Hint: The Certificate Authority failed to verify the manually created challenge files. Ensure that you created these in the correct location.

Ever though the files are present in the relevant directory.
My web server is (include version):

The operating system my web server runs on is (include version):
lsb_release -a
LSB Version: core-11.1.0ubuntu4-noarch:security-11.1.0ubuntu4-noarch
Distributor ID: Ubuntu
Description: Ubuntu 22.04.4 LTS
Release: 22.04
Codename: jammy

My hosting provider, if applicable, is:

I can login to a root shell on my machine (yes or no, or I don't know):
YES

I'm using a control panel to manage my site (no, or provide the name and version of the control panel):
NO

The version of my client is (e.g. output of certbot --version or certbot-auto --version if you're using Certbot):
certbot 1.21.0

I started off trying to do a manual renewal, that failed with challenge issues, I then tried the manual creation and that failed.
I then deleted the certificates and tried to install them from the start and also get the same error.

The DNS points to my server and the site is up and running.

I have also tried reading loads of posts and cannot seem to figure out what is causing the issue.
Could it be that I still have acme records within the DNS config.

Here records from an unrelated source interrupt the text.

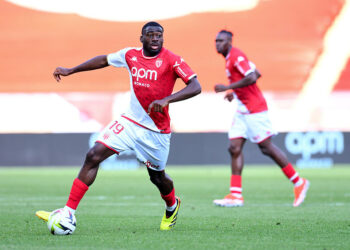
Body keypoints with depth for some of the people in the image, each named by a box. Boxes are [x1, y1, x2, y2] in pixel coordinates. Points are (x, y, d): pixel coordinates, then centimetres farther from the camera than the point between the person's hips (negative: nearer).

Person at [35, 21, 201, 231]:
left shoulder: (172, 60, -13)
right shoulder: (131, 55, 1)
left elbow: (196, 87, -22)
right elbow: (104, 60, 19)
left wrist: (166, 99, -35)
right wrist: (71, 70, 17)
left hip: (156, 130, -4)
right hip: (130, 121, 4)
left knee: (157, 177, 11)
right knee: (93, 157, -12)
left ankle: (172, 206, 48)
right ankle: (69, 212, -11)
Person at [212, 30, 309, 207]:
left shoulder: (236, 56, -14)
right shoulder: (230, 59, 16)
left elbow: (251, 78, -25)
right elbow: (256, 74, 23)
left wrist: (228, 88, -21)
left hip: (254, 109, -10)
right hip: (243, 110, 10)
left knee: (267, 148, -5)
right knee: (234, 148, 0)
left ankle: (298, 183, 6)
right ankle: (235, 195, -2)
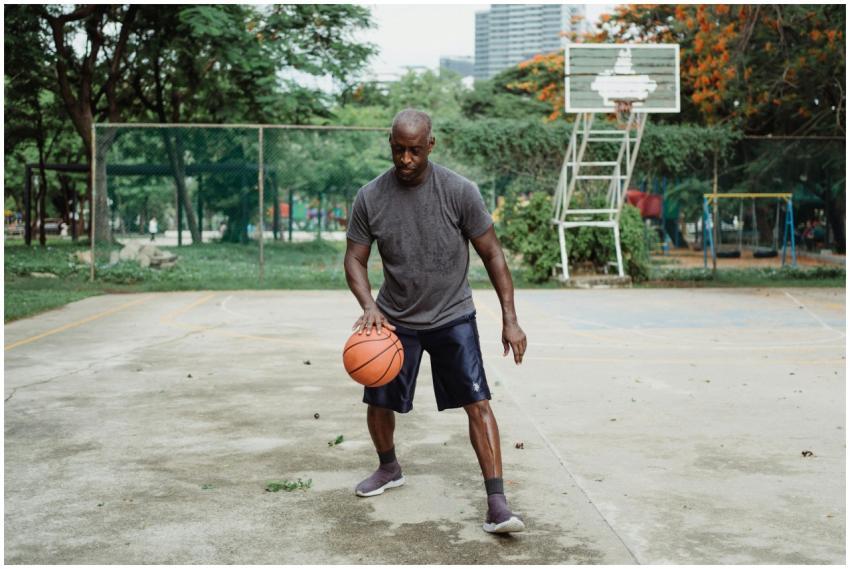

Should these be removed before trying the installation of the certificates.

Thanks for your help and guidance.
Lawrence

Have you verified the IPv6 address too?

With IPv4 your server is: Server: nginx
With IPv6 your server is: server: LiteSpeed

6 Likes

@bruncsak
How do I do that?

Thanks
Lawrence

1 Like

Execute the following command on the server:

ip -6 address show scope global | awk '/inet6/ {print $2}'

Compare the output of the command with the IPv6 address of the domain lsl-technology.com, [2a05:d01c:4c2:c600:fc34:498e:2999:d536] advertised in the DNS.

2 Likes

running ip a on the dunnsland server I see the following,

inet6 2001:41d0:800:100e::/56 scope global
inet6 fe80::ae1f:6bff:fe1b:94e4/64 scope link

This does not seem anywhere near the same as what you say DNS is presenting.
How can I resolve this?

Thanks
Lawrence

1 Like

Just change the IPv6 address of the names lsl-technology.com and www.lsl-technology.com from 2a05:d01c:4c2:c600:fc34:498e:2999:d536 to 2001:41d0:800:100e:: in the DNS.

2 Likes

Please note that this is basic networking and absolutely not the scope of this Community. A basic understanding of server/network operations is assumed and, if I may say so, a prerequisite for even considering running a webserver.

Also, is there a specific reason why you're using the --manual plugin with the http-01 challenge? The --manual plugin is difficult to automate and other options such as the --webroot plugin are usually a way better choice.

4 Likes

I do have a good understanding of how things work, I am only lost and don't understand why I am seeing issues when trying to register certificates on my domain. I don't understand how my ipv6 address is different from my DNS and my server, that makes no sense.
The reason I was trying the manual route is because the basic route also failed but the failure was saying that the response was not what was expected. I assumed that it could not read the txt file that I placed on the server. The errors provided say nothing about ipv6. It only says that the expected response was not correct.
How can I get more clear accurate logging for what is really causing teh conflict?

Lawrence

That's because Let's Encrypt cannot know if the IP(v6) address is correct or not. It cannot tell you more than it knows, it doesn't have a crystal ball.

It does provide however the IP address used, so one can match that to the expected IP address of the host. I.e.: some basic deduction and investigation is necessary by a human.

I'd like to suggest to revert to the non-manual route after fixing the DNS/IPv6 address issue, as the manual plugin should only be used as a last resort when the other authenticators are not possible.

You can't. You manually need to investigate the DNS settings for your domain name and try to figure out why it doesn't use the IP(v6) address of the server and fix it.

4 Likes

This topic was automatically closed 30 days after the last reply. New replies are no longer allowed.